Going to see my aunt


4th arrondissement, CMP - 55, rue des Francs-Bourgeois

"On January 30, a family set a new record by reclaiming jewellery left 54 years before by a relative in exchange for a loan from the Crédit Municipal de Paris. The interest on the loan was paid by the family every year from the start." Le Monde, February 1-2, 2003

Prêts sur Gages, "loans in return for pledges" (and we don't mean The Pledge à l'irlandaise), now there's an offer you can't refuse. The Crédit Municipal de Paris (CMP), safely ensconced in the Marais, is the symbol of a certain French sophistication in financial matters, for they have managed to disguise what is basically a pawnbroker as a bank.

The CMP comes under the authority of the City of Paris, which means that until March 2001 it was at the centre of jobs-for-the-boys and misuse of funds scandals during the controversial reign of that quintessential Corsican, Jean Tiberi. But that is all finished now…. or so the holier-than-thou Socialists that run Paris these days would have us believe.

So the CMP now gets on with the serious business of lending money in return for custody of precious objects. There are 18 other crédit municipaux throughout France and they, like their near-equivalent in Vienna, the Dorotheum, do a roaring trade. One apocryphal (?) story would have us believe that the origin of the CMP's nickname, Ma Tante, goes back to the Prince of Joinville, the third son of Louis-Philippe, king of the French from 1830 to 1848. Unwilling to admit that he had pawned a gold watch his mother had given him to pay off his gambling debts, he claimed to have forgotten it at his aunt's place. Interestingly, the euphemism for those who had fallen on hard times in 18th-century Vienna was "going to visit Aunt Dorothy".
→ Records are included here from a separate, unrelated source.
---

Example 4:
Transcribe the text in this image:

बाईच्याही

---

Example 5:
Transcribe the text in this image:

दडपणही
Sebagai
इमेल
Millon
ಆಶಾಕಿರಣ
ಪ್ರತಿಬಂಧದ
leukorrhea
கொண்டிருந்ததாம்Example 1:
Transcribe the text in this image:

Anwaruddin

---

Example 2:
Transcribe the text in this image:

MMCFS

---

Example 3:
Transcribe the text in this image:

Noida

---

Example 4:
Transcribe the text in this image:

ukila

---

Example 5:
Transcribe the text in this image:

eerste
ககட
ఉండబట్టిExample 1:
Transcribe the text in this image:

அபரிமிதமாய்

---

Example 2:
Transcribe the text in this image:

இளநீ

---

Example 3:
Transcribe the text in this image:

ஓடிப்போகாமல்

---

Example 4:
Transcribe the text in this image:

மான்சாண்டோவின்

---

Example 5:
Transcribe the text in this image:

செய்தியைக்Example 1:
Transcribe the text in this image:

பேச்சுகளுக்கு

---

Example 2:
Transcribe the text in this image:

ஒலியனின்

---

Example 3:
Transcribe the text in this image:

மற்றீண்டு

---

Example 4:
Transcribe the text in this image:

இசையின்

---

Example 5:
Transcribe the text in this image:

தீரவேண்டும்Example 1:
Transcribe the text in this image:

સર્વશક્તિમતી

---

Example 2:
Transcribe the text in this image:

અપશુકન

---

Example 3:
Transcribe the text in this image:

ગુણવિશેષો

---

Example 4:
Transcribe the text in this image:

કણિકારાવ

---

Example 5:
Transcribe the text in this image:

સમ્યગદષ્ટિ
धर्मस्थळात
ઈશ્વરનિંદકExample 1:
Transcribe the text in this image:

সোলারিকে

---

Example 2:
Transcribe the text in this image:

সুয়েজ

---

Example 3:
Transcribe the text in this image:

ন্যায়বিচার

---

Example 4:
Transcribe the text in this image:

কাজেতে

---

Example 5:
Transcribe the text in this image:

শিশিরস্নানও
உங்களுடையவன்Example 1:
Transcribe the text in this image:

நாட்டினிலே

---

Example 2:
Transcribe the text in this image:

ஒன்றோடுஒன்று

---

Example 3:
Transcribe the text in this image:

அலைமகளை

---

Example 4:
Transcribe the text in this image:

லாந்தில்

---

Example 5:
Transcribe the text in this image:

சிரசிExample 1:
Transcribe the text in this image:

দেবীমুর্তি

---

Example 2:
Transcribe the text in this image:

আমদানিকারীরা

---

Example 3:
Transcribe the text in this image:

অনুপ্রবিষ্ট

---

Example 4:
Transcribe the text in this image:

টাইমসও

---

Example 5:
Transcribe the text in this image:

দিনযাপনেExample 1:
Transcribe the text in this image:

In fact, the origins of the Crédit Municipal go back to 15th century Italy when a monk called Bernabé di Terni founded the first monte di pietà to lend money to poor people and thus keep them out of the clutches of loan sharks. But entrepreneurial spirit in France comes out badly from a comparison with Italy, where one of the original monti di pietà, the Monte dei Paschi di Siena, has managed to become one of the top 10 banks in the country. Though it is also true that Italy did not have to endure French Revolutionaries, who - among many other misdeeds - managed to close down the Crédit Municipal for a time.